━━━━━ Extracted material

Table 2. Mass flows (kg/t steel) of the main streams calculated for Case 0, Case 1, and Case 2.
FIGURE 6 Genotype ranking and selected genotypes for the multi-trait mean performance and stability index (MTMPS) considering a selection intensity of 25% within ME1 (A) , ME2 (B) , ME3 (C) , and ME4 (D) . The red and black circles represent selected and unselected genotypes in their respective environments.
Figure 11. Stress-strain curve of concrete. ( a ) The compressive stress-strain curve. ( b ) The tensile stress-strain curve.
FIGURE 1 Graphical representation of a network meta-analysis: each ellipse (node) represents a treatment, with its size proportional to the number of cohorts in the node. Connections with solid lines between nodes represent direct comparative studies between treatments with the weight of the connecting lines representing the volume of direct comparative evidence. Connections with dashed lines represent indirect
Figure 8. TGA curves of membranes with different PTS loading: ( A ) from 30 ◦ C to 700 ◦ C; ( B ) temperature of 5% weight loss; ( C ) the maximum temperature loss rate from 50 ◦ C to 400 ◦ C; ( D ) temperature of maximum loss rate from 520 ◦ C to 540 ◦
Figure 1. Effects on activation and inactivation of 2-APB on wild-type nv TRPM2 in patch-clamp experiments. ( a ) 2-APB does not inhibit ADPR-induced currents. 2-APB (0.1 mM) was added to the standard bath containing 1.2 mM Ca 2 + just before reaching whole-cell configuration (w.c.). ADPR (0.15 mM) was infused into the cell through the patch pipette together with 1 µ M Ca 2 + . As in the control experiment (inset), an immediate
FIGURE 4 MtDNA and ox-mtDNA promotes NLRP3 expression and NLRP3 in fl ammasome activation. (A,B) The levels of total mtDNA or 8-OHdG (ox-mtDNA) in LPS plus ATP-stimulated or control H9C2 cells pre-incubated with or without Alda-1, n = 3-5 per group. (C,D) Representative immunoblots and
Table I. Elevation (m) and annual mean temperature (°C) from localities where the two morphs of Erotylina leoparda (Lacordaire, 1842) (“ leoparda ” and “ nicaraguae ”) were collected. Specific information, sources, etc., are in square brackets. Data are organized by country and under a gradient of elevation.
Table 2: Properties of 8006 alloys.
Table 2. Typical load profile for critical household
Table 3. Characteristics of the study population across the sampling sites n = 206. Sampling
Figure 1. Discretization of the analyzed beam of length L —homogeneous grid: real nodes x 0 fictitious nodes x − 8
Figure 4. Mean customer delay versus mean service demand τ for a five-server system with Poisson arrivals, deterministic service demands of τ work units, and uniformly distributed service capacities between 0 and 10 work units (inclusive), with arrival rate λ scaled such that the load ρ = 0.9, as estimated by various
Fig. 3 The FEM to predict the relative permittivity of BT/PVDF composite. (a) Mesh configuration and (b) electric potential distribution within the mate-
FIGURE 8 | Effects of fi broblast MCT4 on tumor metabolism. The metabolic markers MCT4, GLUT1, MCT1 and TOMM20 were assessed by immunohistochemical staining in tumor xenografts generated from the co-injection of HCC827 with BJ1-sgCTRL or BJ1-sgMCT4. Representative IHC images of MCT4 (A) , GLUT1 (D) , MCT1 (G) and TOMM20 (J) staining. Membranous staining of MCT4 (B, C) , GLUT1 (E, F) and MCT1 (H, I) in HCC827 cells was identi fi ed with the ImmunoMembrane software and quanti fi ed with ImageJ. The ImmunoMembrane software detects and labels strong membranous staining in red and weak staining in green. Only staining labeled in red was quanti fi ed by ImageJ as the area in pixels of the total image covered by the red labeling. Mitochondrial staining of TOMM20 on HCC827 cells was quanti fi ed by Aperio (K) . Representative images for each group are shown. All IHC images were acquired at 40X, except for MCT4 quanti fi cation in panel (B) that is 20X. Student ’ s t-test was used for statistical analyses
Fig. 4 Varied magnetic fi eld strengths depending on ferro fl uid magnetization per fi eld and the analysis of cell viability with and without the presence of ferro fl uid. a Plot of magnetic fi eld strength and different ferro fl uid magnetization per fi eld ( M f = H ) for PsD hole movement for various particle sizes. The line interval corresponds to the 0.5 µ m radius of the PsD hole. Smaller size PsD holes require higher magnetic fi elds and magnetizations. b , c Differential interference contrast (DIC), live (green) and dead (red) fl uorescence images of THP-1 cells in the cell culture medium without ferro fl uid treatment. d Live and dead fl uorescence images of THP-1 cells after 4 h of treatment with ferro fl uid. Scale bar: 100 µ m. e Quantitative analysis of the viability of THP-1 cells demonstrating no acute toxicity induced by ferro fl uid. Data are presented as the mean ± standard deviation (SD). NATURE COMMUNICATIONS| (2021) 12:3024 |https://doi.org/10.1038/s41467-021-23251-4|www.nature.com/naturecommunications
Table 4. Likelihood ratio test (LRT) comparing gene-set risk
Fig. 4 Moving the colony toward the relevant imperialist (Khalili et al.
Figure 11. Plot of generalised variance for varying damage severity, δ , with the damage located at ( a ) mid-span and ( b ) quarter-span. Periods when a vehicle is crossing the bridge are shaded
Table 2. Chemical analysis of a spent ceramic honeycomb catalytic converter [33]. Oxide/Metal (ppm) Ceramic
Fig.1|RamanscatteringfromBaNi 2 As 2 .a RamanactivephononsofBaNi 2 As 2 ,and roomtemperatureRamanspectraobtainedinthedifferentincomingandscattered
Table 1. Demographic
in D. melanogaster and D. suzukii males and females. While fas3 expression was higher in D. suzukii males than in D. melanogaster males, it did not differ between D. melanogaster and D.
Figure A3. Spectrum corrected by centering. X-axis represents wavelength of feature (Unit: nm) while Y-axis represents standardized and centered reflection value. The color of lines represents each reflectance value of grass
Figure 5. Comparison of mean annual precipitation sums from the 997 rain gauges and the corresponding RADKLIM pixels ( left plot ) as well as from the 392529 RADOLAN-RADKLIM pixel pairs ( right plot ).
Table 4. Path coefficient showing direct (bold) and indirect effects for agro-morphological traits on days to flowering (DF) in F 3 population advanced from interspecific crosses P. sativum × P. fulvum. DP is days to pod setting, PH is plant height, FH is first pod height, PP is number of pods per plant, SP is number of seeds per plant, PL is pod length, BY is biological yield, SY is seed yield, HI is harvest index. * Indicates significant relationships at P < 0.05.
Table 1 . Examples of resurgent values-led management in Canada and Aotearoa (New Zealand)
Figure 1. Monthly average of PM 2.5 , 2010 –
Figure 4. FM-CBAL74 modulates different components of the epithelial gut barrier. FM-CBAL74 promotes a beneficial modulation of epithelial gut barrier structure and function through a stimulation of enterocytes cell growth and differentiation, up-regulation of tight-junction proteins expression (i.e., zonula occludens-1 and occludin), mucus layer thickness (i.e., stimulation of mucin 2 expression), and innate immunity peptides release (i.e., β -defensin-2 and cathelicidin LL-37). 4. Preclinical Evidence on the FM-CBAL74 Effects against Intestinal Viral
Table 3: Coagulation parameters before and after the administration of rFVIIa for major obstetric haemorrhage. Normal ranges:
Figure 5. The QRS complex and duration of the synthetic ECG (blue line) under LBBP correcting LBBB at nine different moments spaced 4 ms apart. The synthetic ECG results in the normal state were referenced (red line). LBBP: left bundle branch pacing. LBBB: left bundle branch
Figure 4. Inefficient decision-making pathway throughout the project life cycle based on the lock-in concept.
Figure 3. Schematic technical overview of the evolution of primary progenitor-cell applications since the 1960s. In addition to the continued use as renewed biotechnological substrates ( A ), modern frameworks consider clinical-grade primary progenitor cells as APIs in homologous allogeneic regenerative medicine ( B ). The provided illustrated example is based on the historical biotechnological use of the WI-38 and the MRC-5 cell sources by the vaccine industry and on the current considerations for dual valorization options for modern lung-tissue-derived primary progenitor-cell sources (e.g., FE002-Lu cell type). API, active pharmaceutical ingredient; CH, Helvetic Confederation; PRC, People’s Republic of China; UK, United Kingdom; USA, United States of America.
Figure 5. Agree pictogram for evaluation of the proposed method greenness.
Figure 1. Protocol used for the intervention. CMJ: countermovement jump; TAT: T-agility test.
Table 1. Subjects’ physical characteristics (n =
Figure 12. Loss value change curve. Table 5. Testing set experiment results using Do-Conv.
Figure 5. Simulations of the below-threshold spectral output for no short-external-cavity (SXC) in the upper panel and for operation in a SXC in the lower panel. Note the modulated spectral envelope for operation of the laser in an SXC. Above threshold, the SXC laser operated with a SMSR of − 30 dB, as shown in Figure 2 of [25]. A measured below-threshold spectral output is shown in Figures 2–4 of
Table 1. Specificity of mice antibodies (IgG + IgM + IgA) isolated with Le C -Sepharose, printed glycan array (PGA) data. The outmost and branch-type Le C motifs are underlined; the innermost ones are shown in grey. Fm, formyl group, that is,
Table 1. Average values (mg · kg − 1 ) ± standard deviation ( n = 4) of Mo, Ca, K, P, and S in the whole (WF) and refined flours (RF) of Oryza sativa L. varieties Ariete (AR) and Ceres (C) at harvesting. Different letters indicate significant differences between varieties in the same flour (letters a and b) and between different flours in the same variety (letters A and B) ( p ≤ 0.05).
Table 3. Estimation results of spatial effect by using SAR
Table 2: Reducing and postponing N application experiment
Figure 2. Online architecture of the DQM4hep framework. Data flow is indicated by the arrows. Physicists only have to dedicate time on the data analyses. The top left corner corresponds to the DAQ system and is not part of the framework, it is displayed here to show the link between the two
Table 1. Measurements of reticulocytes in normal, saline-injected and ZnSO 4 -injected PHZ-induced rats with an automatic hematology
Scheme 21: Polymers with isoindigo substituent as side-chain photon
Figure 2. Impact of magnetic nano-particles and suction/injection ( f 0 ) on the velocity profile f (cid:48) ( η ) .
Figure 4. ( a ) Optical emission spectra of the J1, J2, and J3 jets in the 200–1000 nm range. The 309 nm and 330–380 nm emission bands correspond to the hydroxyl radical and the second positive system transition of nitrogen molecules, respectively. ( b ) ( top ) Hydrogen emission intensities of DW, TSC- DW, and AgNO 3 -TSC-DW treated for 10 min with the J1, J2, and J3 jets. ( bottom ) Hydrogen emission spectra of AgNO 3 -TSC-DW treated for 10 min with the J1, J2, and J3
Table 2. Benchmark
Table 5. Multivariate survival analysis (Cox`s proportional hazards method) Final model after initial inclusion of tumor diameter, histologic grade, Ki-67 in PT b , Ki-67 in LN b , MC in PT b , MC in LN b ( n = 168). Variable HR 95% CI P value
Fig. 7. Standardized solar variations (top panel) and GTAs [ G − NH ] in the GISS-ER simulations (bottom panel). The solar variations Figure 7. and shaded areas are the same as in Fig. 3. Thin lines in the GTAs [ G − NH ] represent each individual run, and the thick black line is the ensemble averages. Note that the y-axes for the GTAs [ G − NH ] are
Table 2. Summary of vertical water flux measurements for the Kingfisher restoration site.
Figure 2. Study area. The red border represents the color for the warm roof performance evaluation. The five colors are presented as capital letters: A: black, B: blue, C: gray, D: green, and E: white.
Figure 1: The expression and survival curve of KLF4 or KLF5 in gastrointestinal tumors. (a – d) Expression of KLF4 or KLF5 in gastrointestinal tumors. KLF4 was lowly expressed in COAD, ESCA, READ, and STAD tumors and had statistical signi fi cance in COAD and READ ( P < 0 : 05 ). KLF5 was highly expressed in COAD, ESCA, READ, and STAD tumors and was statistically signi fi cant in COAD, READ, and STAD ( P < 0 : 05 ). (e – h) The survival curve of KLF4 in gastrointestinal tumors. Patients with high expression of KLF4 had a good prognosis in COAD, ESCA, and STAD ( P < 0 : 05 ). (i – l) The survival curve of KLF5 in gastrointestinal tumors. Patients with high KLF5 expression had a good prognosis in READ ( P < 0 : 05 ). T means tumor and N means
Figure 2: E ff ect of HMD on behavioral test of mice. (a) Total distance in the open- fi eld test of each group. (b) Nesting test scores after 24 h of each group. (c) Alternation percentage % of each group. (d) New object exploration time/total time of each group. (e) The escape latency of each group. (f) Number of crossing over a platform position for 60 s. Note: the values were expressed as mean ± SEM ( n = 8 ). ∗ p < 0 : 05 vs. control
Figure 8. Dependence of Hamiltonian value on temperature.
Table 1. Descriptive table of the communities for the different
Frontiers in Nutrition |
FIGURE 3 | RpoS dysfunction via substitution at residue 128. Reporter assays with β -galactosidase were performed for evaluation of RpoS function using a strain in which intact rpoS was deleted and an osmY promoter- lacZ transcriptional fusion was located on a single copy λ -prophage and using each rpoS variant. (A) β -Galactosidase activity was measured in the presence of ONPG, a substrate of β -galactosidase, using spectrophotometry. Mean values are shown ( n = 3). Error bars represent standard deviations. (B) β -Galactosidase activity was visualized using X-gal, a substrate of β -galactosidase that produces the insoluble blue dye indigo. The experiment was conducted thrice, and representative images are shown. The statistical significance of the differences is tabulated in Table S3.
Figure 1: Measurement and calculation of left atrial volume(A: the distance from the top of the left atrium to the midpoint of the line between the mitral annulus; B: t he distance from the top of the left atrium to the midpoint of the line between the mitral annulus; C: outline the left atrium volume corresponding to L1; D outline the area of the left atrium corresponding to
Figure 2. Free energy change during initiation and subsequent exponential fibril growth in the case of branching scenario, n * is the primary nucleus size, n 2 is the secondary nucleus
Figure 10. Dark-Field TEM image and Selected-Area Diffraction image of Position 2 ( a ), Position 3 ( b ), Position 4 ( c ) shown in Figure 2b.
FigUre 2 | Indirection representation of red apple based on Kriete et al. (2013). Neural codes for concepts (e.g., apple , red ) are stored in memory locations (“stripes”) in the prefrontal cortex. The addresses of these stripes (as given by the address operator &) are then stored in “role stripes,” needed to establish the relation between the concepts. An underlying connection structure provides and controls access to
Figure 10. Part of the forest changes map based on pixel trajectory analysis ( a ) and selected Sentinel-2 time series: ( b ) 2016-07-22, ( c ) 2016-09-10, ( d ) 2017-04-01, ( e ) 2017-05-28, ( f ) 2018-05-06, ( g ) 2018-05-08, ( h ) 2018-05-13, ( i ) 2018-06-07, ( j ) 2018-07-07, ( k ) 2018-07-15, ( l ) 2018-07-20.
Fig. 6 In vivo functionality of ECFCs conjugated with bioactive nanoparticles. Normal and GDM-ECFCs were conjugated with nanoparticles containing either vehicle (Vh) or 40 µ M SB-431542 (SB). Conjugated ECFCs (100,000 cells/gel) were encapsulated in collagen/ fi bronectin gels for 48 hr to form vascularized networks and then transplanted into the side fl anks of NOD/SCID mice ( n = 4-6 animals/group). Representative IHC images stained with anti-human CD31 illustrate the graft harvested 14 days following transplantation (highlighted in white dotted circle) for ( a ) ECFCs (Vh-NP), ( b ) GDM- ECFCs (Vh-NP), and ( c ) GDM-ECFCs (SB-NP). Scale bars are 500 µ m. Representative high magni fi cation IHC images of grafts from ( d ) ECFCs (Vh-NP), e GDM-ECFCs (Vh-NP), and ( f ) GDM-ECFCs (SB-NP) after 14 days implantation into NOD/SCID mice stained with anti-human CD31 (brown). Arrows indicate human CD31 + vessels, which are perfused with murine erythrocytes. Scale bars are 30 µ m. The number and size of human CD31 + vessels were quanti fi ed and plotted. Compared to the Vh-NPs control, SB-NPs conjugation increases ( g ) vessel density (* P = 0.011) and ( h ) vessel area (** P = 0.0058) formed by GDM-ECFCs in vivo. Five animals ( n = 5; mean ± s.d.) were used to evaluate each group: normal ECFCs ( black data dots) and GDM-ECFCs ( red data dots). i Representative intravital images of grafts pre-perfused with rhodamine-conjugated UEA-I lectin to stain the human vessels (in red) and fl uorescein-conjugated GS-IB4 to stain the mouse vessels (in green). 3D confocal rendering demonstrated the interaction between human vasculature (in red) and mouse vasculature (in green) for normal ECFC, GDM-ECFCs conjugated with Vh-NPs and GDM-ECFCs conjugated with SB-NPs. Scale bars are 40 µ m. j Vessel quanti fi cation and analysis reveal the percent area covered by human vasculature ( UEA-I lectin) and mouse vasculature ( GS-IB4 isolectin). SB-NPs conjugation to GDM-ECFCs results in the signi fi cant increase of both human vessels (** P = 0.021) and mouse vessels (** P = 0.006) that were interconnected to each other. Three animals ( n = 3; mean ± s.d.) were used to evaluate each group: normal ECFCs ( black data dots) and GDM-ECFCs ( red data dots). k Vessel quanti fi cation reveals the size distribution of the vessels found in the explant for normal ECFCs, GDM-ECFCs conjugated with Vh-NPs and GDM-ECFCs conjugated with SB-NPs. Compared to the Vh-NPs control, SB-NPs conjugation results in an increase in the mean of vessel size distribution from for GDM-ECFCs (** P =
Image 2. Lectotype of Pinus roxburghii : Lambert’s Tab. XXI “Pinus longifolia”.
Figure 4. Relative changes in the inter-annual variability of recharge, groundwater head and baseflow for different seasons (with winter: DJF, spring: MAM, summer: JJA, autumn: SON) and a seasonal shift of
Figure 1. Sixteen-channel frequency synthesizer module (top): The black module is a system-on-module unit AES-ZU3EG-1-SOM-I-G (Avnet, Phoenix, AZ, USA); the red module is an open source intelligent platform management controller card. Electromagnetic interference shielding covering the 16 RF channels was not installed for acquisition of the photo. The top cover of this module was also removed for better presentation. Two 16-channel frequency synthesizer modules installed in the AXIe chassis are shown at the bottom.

━━━━━━━━━━

> _Your goal_
In the data above, start at the line that has "Table 3: Coagulation", stop after the line that has "Figure 4. Inefficient", and print every line in between exactly as it stands.

> _Written solution_
Table 3: Coagulation parameters before and after the administration of rFVIIa for major obstetric haemorrhage. Normal ranges:
Figure 5. The QRS complex and duration of the synthetic ECG (blue line) under LBBP correcting LBBB at nine different moments spaced 4 ms apart. The synthetic ECG results in the normal state were referenced (red line). LBBP: left bundle branch pacing. LBBB: left bundle branch
Figure 4. Inefficient decision-making pathway throughout the project life cycle based on the lock-in concept.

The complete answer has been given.